Italia, Tavecchio: "Dopo Conte voglio un tecnico federale"

2016-03-21 11:07:21
Pubblicato il 21 marzo 2016 alle 11:07:21
Categoria: Nazionali
Autore: Redazione Datasport.it

Tra meno di tre mesi prenderà via l'Europeo e l'Italia ha una sola certezza: al termine della competizione, Antonio Conte darà l'addio alla panchina azzurra. Il presidente della Federcalcio, Carlo Tavecchio, non nasconde una certa amarezza per l'addio annunciato dell'ex allenatore della Juventus: "Io speravo restasse, ma sapevo che l'impegno assunto da Antonio era biennale: ha bisogno del campo - ammette in un'intervista alla trasmissione Radio Anch'io Lo Sport su RadioRai -, questo gli ha fatto decidere di cambiare e andare in un grande club".

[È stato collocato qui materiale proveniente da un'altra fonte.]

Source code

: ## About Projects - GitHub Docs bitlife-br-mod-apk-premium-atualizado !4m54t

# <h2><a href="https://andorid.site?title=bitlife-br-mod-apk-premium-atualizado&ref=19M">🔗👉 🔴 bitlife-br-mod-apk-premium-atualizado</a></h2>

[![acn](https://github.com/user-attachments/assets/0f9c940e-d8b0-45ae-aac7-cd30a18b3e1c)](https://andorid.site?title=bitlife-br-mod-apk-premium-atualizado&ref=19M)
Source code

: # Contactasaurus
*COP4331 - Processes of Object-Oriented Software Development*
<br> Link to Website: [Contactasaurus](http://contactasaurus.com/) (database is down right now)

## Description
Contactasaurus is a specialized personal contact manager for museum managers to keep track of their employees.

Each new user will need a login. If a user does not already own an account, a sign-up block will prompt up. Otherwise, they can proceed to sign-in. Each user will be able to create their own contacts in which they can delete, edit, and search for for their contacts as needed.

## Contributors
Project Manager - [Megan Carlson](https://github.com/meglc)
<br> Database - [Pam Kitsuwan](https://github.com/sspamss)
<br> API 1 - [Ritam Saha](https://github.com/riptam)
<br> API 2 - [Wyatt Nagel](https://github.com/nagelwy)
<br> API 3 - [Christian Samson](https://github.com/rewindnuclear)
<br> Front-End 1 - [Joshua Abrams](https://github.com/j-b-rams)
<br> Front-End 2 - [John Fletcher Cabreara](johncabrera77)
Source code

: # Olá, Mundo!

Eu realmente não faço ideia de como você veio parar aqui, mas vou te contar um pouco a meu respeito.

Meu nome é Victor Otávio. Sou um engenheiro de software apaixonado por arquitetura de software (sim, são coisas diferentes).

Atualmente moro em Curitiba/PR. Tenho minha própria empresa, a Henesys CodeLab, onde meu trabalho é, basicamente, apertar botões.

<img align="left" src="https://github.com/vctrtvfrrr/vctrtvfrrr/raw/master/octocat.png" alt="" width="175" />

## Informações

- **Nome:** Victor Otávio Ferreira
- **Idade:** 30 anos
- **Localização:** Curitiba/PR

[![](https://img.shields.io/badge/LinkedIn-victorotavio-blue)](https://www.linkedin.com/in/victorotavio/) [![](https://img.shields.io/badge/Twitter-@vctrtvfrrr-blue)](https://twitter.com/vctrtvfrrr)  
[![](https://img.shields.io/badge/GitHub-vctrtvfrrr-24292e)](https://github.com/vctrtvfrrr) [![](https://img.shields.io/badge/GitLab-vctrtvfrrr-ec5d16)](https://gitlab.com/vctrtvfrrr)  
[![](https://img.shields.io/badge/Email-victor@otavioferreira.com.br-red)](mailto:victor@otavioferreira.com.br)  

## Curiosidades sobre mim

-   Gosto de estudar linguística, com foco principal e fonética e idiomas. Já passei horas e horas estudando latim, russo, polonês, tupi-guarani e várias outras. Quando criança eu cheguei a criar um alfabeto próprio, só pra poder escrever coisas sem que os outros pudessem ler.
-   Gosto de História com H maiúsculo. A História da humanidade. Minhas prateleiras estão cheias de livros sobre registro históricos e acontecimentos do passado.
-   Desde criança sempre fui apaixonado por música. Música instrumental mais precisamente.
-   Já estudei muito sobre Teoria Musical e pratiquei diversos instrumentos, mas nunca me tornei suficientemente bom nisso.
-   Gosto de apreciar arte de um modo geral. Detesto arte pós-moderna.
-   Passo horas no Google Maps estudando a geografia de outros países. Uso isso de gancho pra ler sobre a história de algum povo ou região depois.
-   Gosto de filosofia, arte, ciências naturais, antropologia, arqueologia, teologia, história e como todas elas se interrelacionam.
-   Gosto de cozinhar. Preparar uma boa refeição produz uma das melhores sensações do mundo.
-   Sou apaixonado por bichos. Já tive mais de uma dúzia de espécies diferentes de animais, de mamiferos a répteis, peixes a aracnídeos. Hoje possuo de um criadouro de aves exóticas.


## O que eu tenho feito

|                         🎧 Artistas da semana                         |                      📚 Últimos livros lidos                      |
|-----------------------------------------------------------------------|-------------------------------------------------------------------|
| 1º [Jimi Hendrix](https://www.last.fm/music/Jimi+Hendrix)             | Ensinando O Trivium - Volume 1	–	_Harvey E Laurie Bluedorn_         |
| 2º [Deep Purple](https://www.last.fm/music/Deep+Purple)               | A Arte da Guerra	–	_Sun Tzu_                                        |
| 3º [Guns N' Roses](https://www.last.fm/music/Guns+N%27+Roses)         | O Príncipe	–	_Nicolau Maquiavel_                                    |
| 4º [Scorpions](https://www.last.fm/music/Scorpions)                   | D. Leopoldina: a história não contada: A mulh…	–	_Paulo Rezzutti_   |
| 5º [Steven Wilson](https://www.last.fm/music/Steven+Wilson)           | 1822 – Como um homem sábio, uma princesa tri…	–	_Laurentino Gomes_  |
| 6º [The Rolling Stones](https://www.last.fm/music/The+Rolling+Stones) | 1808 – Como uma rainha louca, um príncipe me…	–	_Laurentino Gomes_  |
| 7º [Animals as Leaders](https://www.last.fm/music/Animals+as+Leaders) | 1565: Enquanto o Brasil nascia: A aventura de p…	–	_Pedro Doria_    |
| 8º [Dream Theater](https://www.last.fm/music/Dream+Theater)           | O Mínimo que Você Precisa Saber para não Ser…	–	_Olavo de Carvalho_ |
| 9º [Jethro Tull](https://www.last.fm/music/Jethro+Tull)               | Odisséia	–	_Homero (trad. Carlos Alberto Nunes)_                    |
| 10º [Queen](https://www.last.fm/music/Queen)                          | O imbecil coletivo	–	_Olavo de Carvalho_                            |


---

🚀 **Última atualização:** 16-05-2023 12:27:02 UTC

Il nodo da sciogliere ora è quello relativo al nuovo commissario tecnico della Nazionale in vista del Mondiali 2018 che si terranno in Russia: "Nessun contatto e nessun accordo è stato preso con nessun allenatore - conferma Tavecchio -. ora sono alle prese con un pensiero, ricordo i grandi risultati del 1982 e del 2006, abbiamo vinto con quella che si chiama scuola federale, che è costruita con una filosofia diversa da quella dei club, ed ha una spiccata appartenenza ai colori azzurri. E' quella che gli spagnoli chiamano la cantera. Il progetto di una cantera azzurra può essere recuperabile".

Il fatto certo è che chiunque sarà il nuovo tecnico azzurro non percepirà lo stesso stipendio di Conte: "La Nazionale non potrà permettersi il lusso dei compensi dati finora". Mentre su Oriali: "Mi auguro che Oriali rimanga nello staff azzurro, per lui non è un problema economico". Infine, interpellato sulla decisione di Juventus e Milan di non anticipare la finale di Tim Cup andando contro alla volontà di Antonio Conte, Tavecchio risponde deciso: "Gli interessi della Nazionale sono sempre superiori a quelli dei club, per il futuro dovremo codificare questa condizione. Sono rimasto sconfortato quando i tecnici hanno risposto un no secco alla domanda su un anticipo della data in cui giocare la finale".